Samsung, LG and Foxconn are among the founding members of a patent pool for Android phone makers under Google's benevolent eye. Google hopes the "community-driven clearinghouse" for IP sharing will fend off patent trolls.
Google already operates a non-aggression alliance for Android phone makers called License on Transfer, launched 2014, in which patent holders agree not to use them aggressively against other members after the sale of a patent. The LOT Network is run by ARM's former head of IP, Ken Seddon.

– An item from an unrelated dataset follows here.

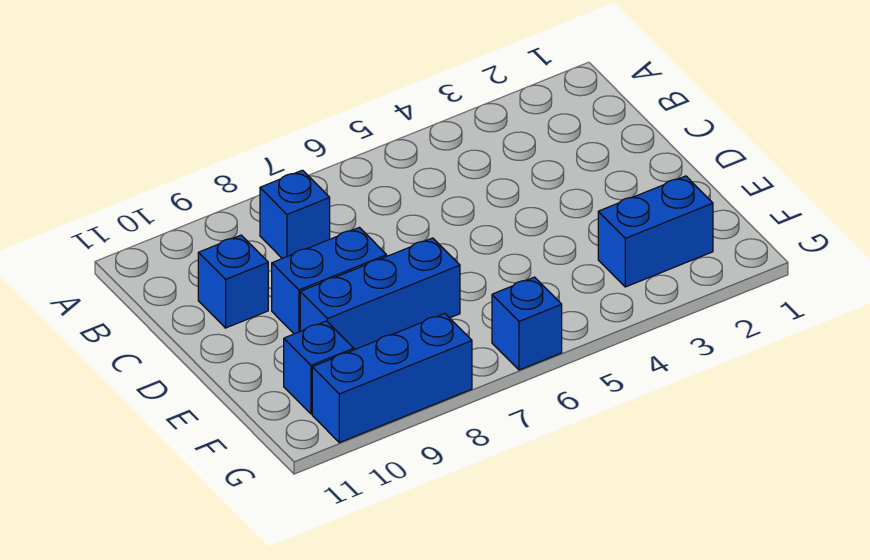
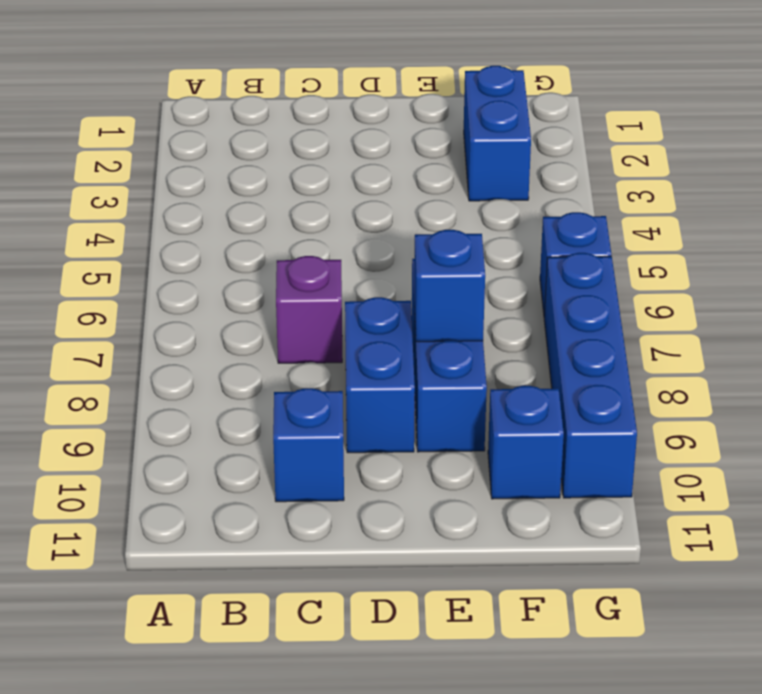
blue 1x1 brick [260,170,330,258] -> blue 1x1 brick moved to [414,230,485,342]
none -> purple 1x1 brick [276,256,342,363]
blue 1x3 brick [312,313,472,443] -> blue 1x4 brick [544,253,637,498]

That move was designed to deter NPEs (Non-Practising Entities, aka trolls) from buying up industry-standard patents already in patent pools to collect royalties, and stemmed from Google's panic purchase of Motorola in 2011 for its IP portfolio.
Microsoft and large Chinese vendors are notable by their absence from PAX.
Stories involving Google protecting against IP theft are always rich in irony. While all phone makers are wary of patent trolls, they are even more wary of incorporating innovations that upset Google. Testimony in the Skyhook Wireless vs Google case revealed that Google halted Motorola's production lines – affecting over 40 models – until Moto removed its preferred location service from Android and used Google's instead. (Larry Page complained that Skyhook's location data was "contaminated". )
Ironically, five years earlier, Google had licensed Skyhook's location finder, figured out how it worked, and copied it, Skyhook alleged. Days before its IPO in 2004 Google paid Overture over $300m, and gave Yahoo! valuable Google stock, in order to settle IP issues. Overture had pioneered the "programmatic" advertising model on which Google's fortune was built.